This commentary was sponsored by YPO.
The pandemic has brought to light the many inequities in access to testing, vaccines and care for COVID-19.
And governments around the world have been paying new attention to the gender health gap. Vice President Kamala Harris just spoke about how women’s access to quality healthcare makes it harder for women to participate in decision-making and ultimately, for Democracies to thrive. Meanwhile, the Department of Health and Social Care in England asked women to share their experiences with the gender health gap as part of International Women’s Day.
But one topic that still isn’t being discussed much is the health risks women face because of the lack of gender diversity among regulators who approve clinical trials. In my 25 years in research and development and now as COO of Health Decisions, a Durham, N.C.-based full-service contract research organization involved in developing drugs and medical devices for women’s health, I’ve seen this firsthand. In speaking to regulatory bodies around the world, I seldom see any women on the panels that decide which drug and device trials get prioritized. That means people who are not directly affected by these conditions are calling the shots—and often in favor of conditions of which they have more direct knowledge.

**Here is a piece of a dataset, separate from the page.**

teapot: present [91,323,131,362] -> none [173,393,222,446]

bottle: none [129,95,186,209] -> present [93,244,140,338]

This sets the stage for unconscious bias—and it is amplifying disparities that already exist in research funding. One recent study in the Journal of Women’s Health found that the National Institutes of Health apply “a disproportionate share of its resources to diseases that primarily affect men, at the expense of those that primarily affect women.”
In nearly three-quarters of cases where a disease primarily affects one gender, funding patterns favor males, the researcher found. Either diseases that affect more women—such as migraines, multiple sclerosis and rheumatoid arthritis—were underfunded, or diseases that affect more men, such as HIV/AIDs, tuberculosis and hepatitis, were overfunded. All told, 14 diseases that affect more women than men were among the underfunded, while just one that affects men more (liver cancer) was underfunded.

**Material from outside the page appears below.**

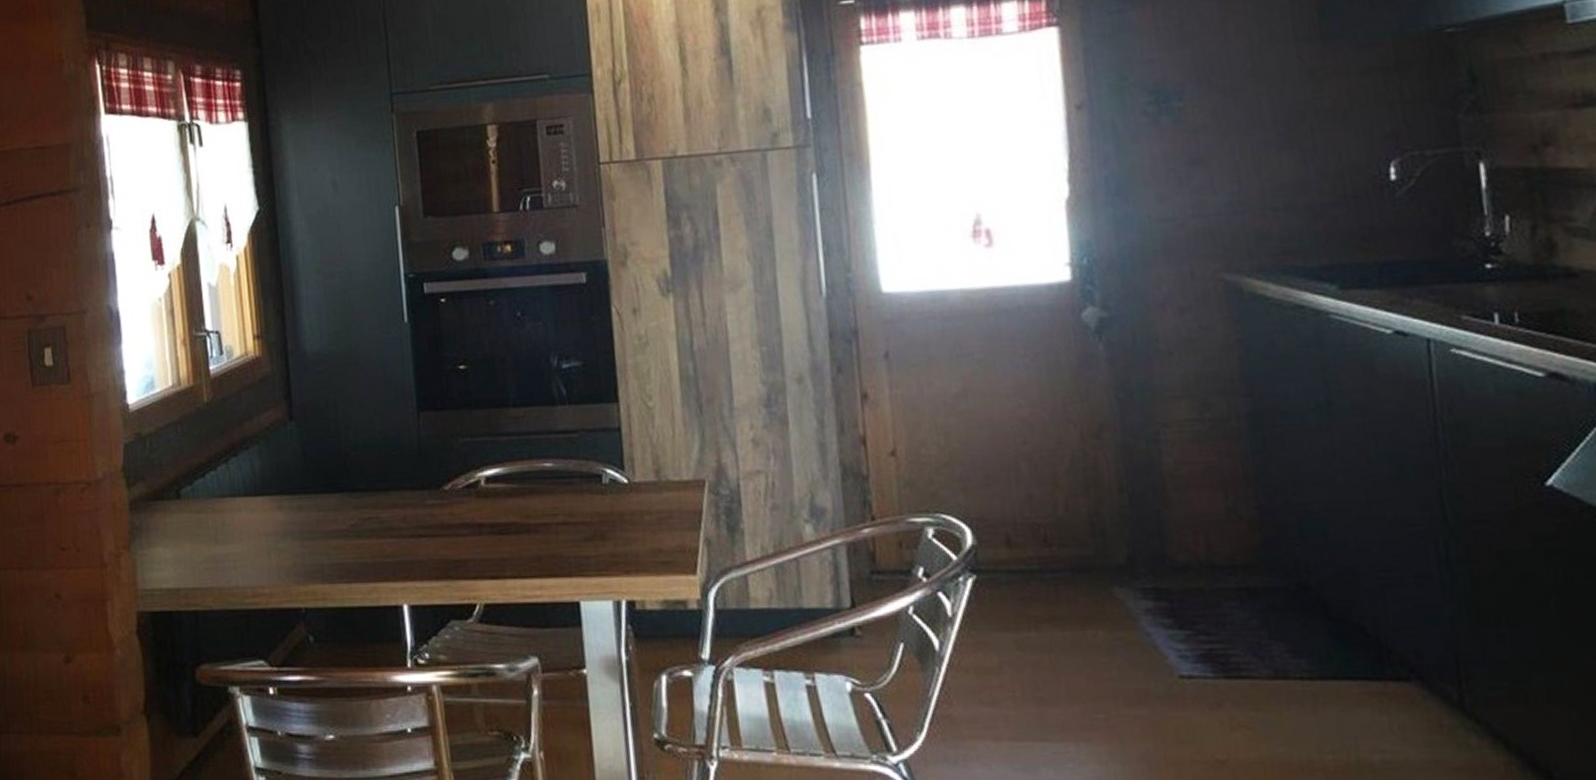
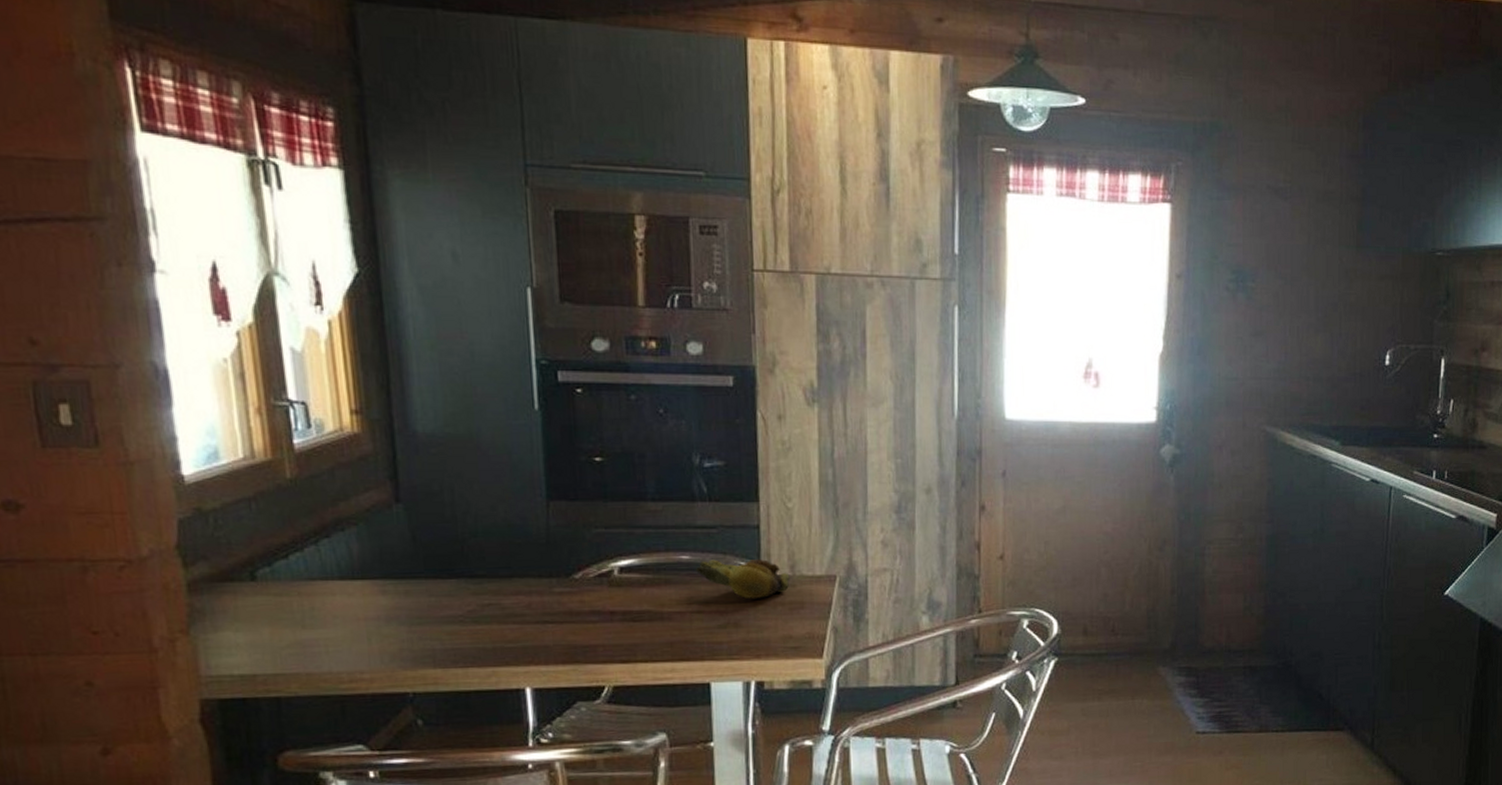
banana bunch: none [559,464,656,509] -> present [696,559,790,600]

Slow-tracking solutions that can save women’s lives has tragic consequences for families all over the world. While COVID vaccines were being approved within months—a welcome advance—millions of women were dying from cervical, ovarian and uterine cancer because of critical gaps in diagnostics and treatment.

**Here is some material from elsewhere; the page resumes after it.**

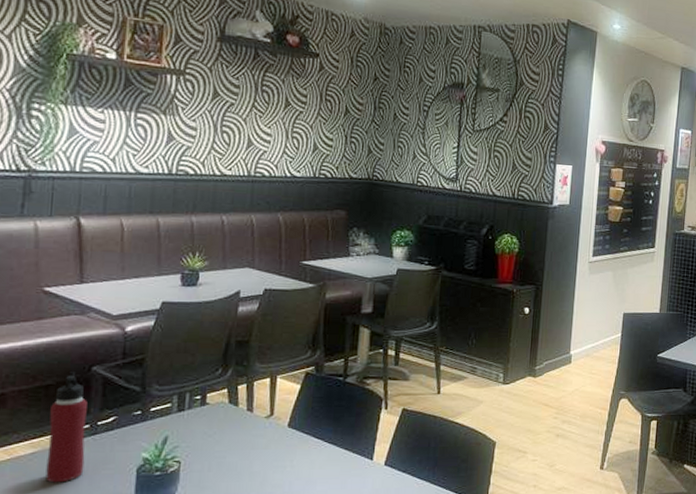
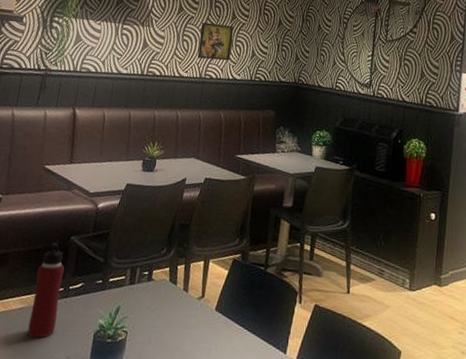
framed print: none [243,110,289,156] -> present [198,22,234,61]

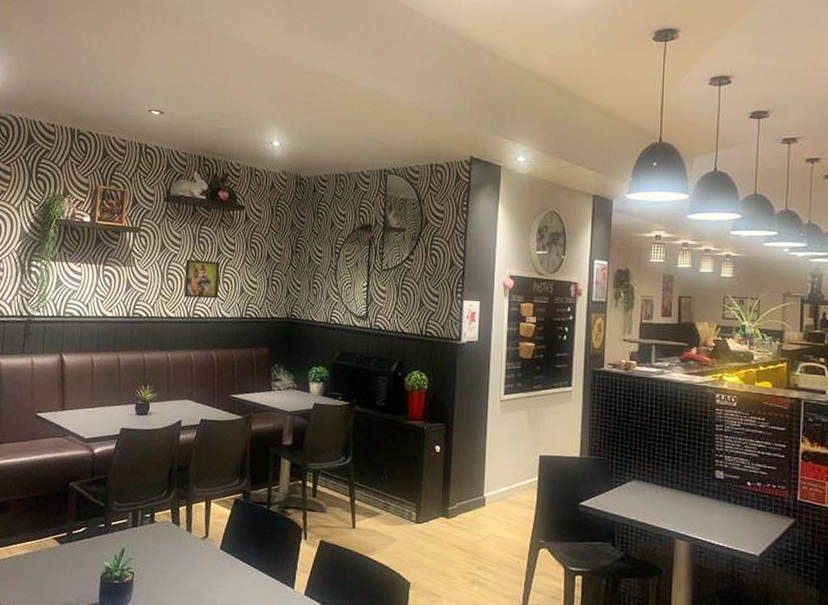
water bottle: present [27,239,64,338] -> none [35,486,66,582]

Now that we know we can introduce diagnostics and treatment at warp speed for COVID, we need to speed up the pipeline of approvals for diagnostics and treatments that disproportionately affect women. Given that it often takes 12 years for many medical innovations to come to market, and there is often a shortage of women to participate in clinical trials, there is no time to waste in addressing this inequity.
Political leaders can only do so much to address gender imbalances among regulators. The regulatory community needs to take a close look at its commitment to diversity, inclusion and equity and take concrete steps to make sure that the decision-makers on both medical-device and drug trials include equal representation of women. In the United States, a good place to start is at critical agencies such as the Center for Drug Evaluation and Research and the Center for Biologics Evaluation and Research.
These agencies have the power to bring life-saving tests and treatments to market. It’s time for them to put systems in place that ensure that these treatments benefit all people, including women, and that long-overdue solutions for women can move ahead more quickly. Giving more women a seat at the table will make this more likely to happen.
Mary Gunn is COO of Health Decisions, a full-service contract research organization involved in developing drugs and medical devices for women’s health, and a member of YPO.